Extracted page text data:
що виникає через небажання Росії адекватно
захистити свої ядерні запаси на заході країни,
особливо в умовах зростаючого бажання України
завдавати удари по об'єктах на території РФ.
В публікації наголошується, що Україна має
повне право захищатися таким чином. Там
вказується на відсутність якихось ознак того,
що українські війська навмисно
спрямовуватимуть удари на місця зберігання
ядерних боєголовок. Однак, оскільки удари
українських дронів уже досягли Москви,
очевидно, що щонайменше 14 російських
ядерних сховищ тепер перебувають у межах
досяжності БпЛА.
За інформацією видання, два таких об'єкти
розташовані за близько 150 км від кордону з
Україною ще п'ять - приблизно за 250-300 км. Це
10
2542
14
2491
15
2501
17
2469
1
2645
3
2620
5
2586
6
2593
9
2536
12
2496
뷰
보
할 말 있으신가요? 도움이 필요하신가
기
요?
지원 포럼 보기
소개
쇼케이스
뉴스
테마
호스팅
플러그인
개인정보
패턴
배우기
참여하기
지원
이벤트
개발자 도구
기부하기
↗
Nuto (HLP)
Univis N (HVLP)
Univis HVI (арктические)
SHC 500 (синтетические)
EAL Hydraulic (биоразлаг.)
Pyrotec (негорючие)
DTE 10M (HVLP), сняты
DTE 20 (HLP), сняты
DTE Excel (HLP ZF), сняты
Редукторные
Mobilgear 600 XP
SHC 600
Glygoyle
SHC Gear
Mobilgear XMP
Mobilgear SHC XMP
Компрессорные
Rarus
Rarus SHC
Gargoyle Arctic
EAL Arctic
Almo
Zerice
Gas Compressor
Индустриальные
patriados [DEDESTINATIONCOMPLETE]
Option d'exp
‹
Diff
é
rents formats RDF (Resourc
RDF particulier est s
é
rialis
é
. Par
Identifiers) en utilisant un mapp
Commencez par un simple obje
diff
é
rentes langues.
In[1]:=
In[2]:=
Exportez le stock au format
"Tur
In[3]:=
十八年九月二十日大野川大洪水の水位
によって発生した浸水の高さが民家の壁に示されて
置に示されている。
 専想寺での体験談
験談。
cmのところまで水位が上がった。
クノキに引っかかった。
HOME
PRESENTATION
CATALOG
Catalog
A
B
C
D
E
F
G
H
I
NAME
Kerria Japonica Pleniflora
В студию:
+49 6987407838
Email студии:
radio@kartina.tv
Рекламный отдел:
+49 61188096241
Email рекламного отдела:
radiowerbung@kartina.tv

■ **What is needed**:
Using the data above, output each line exactly.

■ **Written solution**:
що виникає через небажання Росії адекватно
захистити свої ядерні запаси на заході країни,
особливо в умовах зростаючого бажання України
завдавати удари по об'єктах на території РФ.
В публікації наголошується, що Україна має
повне право захищатися таким чином. Там
вказується на відсутність якихось ознак того,
що українські війська навмисно
спрямовуватимуть удари на місця зберігання
ядерних боєголовок. Однак, оскільки удари
українських дронів уже досягли Москви,
очевидно, що щонайменше 14 російських
ядерних сховищ тепер перебувають у межах
досяжності БпЛА.
За інформацією видання, два таких об'єкти
розташовані за близько 150 км від кордону з
Україною ще п'ять - приблизно за 250-300 км. Це
10
2542
14
2491
15
2501
17
2469
1
2645
3
2620
5
2586
6
2593
9
2536
12
2496
뷰
보
할 말 있으신가요? 도움이 필요하신가
기
요?
지원 포럼 보기
소개
쇼케이스
뉴스
테마
호스팅
플러그인
개인정보
패턴
배우기
참여하기
지원
이벤트
개발자 도구
기부하기
↗
Nuto (HLP)
Univis N (HVLP)
Univis HVI (арктические)
SHC 500 (синтетические)
EAL Hydraulic (биоразлаг.)
Pyrotec (негорючие)
DTE 10M (HVLP), сняты
DTE 20 (HLP), сняты
DTE Excel (HLP ZF), сняты
Редукторные
Mobilgear 600 XP
SHC 600
Glygoyle
SHC Gear
Mobilgear XMP
Mobilgear SHC XMP
Компрессорные
Rarus
Rarus SHC
Gargoyle Arctic
EAL Arctic
Almo
Zerice
Gas Compressor
Индустриальные
patriados [DEDESTINATIONCOMPLETE]
Option d'exp
‹
Diff
é
rents formats RDF (Resourc
RDF particulier est s
é
rialis
é
. Par
Identifiers) en utilisant un mapp
Commencez par un simple obje
diff
é
rentes langues.
In[1]:=
In[2]:=
Exportez le stock au format
"Tur
In[3]:=
十八年九月二十日大野川大洪水の水位
によって発生した浸水の高さが民家の壁に示されて
置に示されている。
 専想寺での体験談
験談。
cmのところまで水位が上がった。
クノキに引っかかった。
HOME
PRESENTATION
CATALOG
Catalog
A
B
C
D
E
F
G
H
I
NAME
Kerria Japonica Pleniflora
В студию:
+49 6987407838
Email студии:
radio@kartina.tv
Рекламный отдел:
+49 61188096241
Email рекламного отдела:
radiowerbung@kartina.tv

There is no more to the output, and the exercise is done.